日本における漢方薬の市場は右肩上がりに拡大しています。しかし、日本は漢方薬の原料となる生薬の8割を中国から輸入しており、価格高騰などで安定調達に課題を残しています。そこで、中国からの輸入に頼らずに生薬を国産化しようと、国内で様々な取り組みがなされています。一方、中国では海外の漢方薬の逆輸入がブームになっています。中国人観光客が日本で漢方薬を爆買いする逆転現象が起こっていますが、一体どのような背景があるのでしょうか。

進む生薬の国産化

生薬の国産化に向けて、日本各地で薬草栽培が広がりを見せています。高知県越知町は農業が盛んで、ピーマンやショウガなどの露地野菜、新高梨、ブンタンなどを生産してきましたが、約30年前、そこに薬草栽培が加わりました。四国全体に目を移すと、約430戸が加入する農事組合法人ヒューマンライフ土佐の生産額は年間約4億円にも上ります。その背景には漢方薬大手ツムラとの提携があり、ハーブ園などを活用した集客や地域活性化への期待も膨らんでいます。

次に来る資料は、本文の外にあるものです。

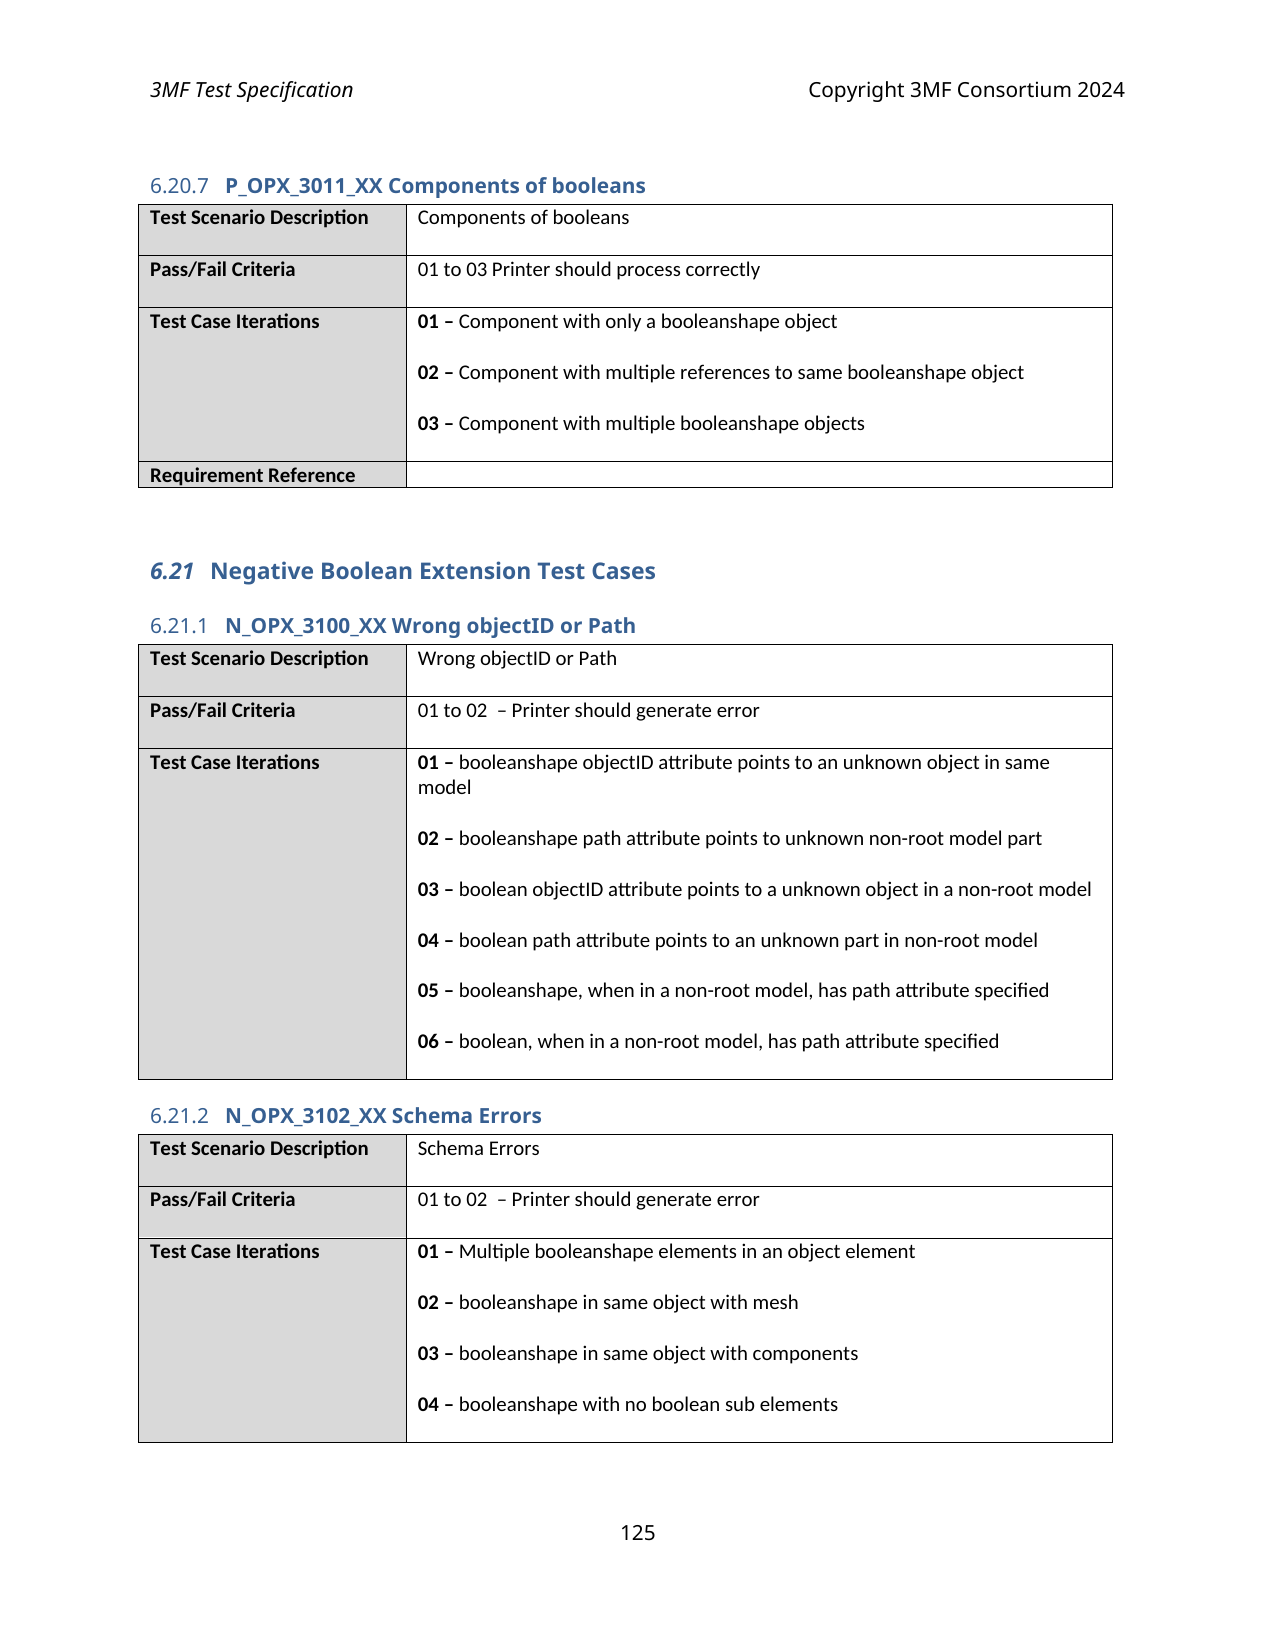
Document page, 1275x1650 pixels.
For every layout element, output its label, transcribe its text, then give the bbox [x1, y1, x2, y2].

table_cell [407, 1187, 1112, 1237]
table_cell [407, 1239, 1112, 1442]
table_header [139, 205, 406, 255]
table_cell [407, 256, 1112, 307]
subtitle N_OPX_3100_XX Wrong objectID or Path [150, 611, 1125, 640]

日本特産農産物協会によると、2015年時点で全国43道府県の約5300戸が薬草栽培に取り組んでおり、この10年で栽培面積は1.4倍に増加しました。調達先を分散してリスクを減らすという意味でも、薬草栽培のさらなる広がりが期待されています。

また、様々な企業が生薬の国産化に取り組んでいます。製薬大手の武田薬品工業は漢方薬の主原料カンゾウの栽培研究に取り組み、国産化に成功しました。製紙大手の王子ホールディングスは製紙原料の植物研究で培った技術を応用し、国内産カンゾウの開発を進めています。

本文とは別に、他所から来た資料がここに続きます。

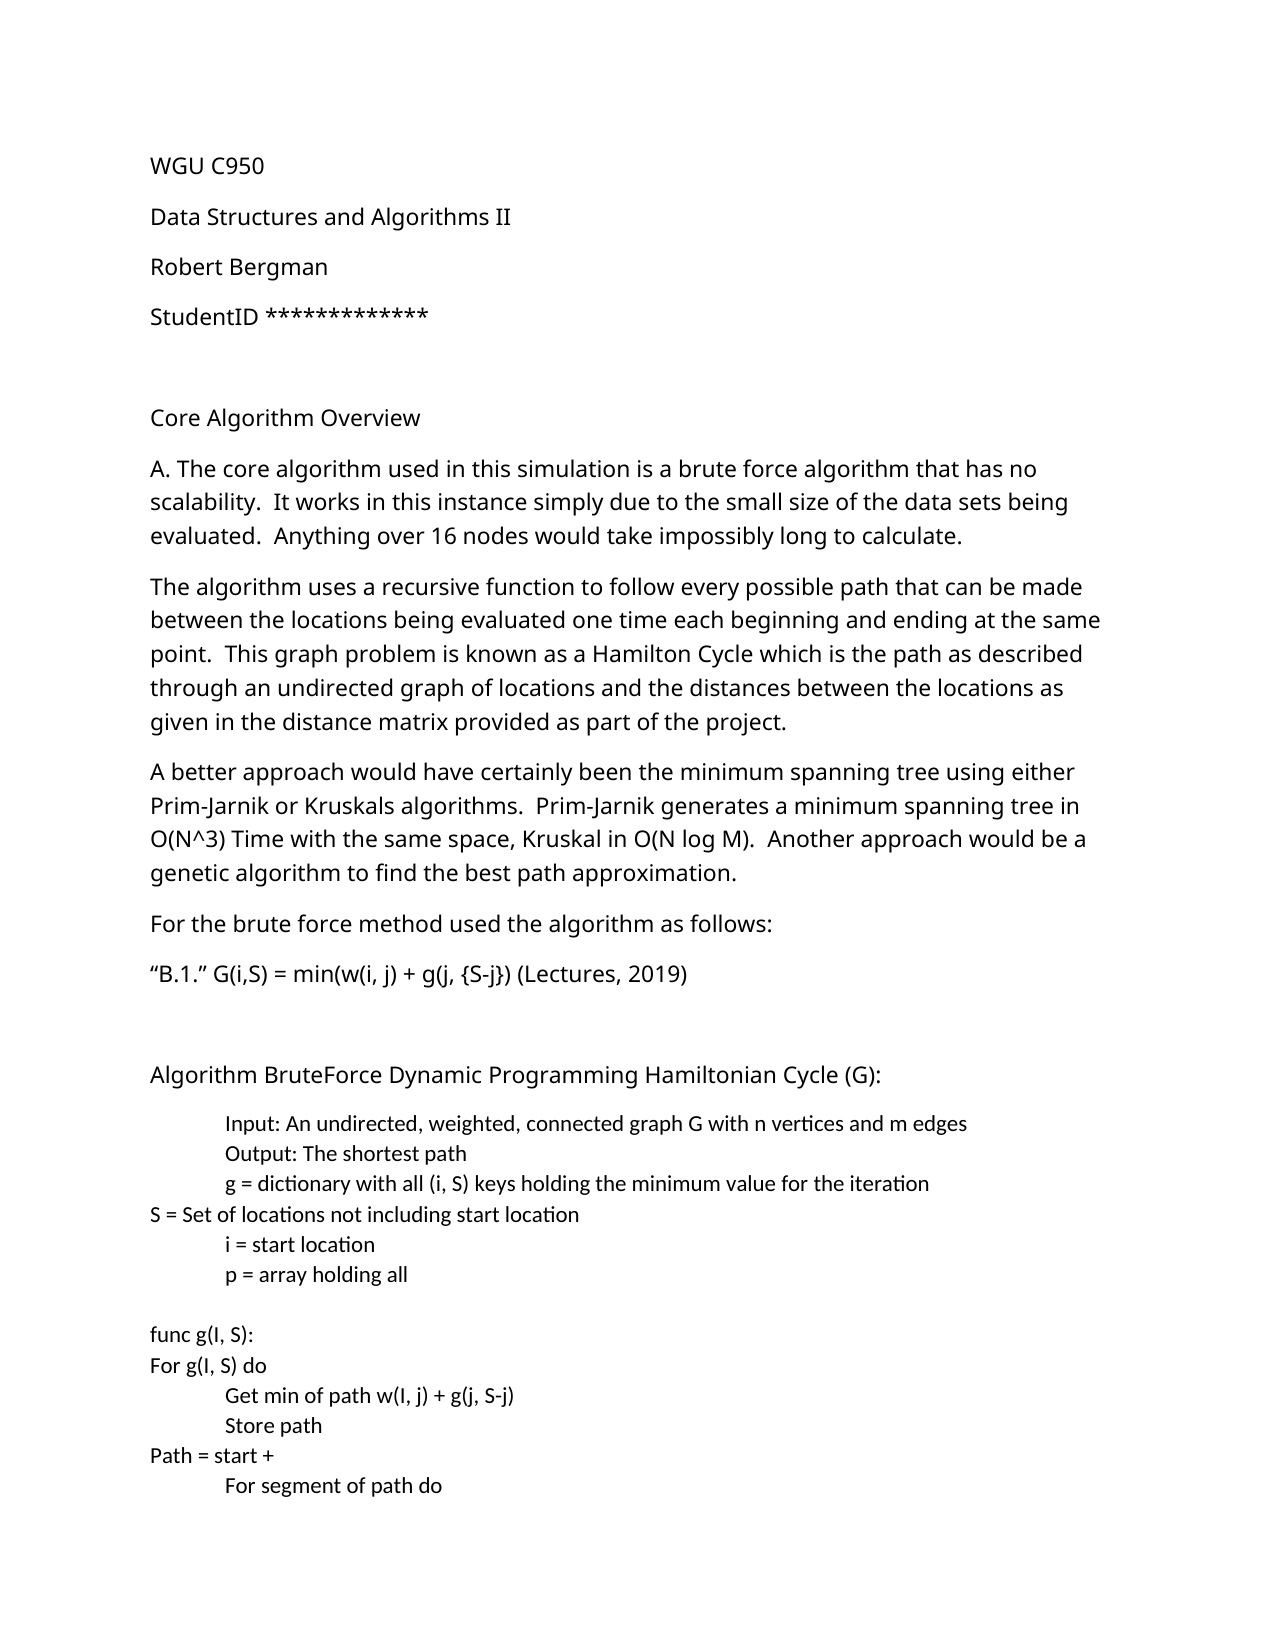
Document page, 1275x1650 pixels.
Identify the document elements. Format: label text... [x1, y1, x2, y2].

農林水産省も成長分野として生薬の国産化を後押ししており、官民一体となった挑戦が続いています。国産化による生薬の安定供給が実現すれば、漢方薬の普及はさらに加速していくでしょう。

日本の漢方薬を爆買いする中国人

中国人観光客による爆買いといえば化粧品や家電製品をイメージすると思いますが、ここ数年、漢方薬の爆買いが増えています。小林製薬は昨年、中国人からの高い人気によって、第2四半期および第3四半期の売上高が前年比5~6倍に増加しました。中国からのインバウンド需要によって、日本の漢方薬メーカーは軒並み利益を伸ばしています。

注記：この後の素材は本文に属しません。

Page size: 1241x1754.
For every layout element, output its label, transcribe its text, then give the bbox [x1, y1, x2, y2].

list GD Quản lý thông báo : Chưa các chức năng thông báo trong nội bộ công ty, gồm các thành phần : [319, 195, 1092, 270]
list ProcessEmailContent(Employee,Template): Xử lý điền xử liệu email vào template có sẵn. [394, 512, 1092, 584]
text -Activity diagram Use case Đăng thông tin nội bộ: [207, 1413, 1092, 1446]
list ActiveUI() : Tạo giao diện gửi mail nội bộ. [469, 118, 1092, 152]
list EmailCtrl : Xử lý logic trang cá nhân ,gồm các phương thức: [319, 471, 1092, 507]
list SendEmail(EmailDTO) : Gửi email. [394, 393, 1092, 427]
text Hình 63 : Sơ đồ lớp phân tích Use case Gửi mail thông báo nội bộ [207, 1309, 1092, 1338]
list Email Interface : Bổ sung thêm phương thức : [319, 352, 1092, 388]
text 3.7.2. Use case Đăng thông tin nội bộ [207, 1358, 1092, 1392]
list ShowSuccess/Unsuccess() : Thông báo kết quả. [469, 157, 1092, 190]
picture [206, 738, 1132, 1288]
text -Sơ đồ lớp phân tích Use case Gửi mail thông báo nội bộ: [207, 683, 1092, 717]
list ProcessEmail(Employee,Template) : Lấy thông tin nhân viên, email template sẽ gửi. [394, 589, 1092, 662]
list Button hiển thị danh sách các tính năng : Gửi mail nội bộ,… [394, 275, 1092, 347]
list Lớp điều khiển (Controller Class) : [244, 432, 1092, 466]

では、生薬のほとんどを中国から輸入する日本で、なぜ彼らは漢方薬を買うのでしょうか。その理由は、中国と日本など海外の品質基準の違いにあります。中国では漢方薬の品質基準が整備されておらず、農薬残留物や重金属含量の基準値をクリアできずに、海外に輸出できないことが珍しくありません。そのため、中国人は安全で高品質な日本の漢方薬をわざわざ買い付けるのです。

漢方薬といえば中国をイメージする方も多いと思いますが、日本は世界の漢方薬市場において80~90%という圧倒的なシェアを誇ってます。日本が漢方薬の原料となる生薬を国産化し、高い品質をキープすることができれば、世界の漢方薬市場における存在感をさらに高めていけるでしょう。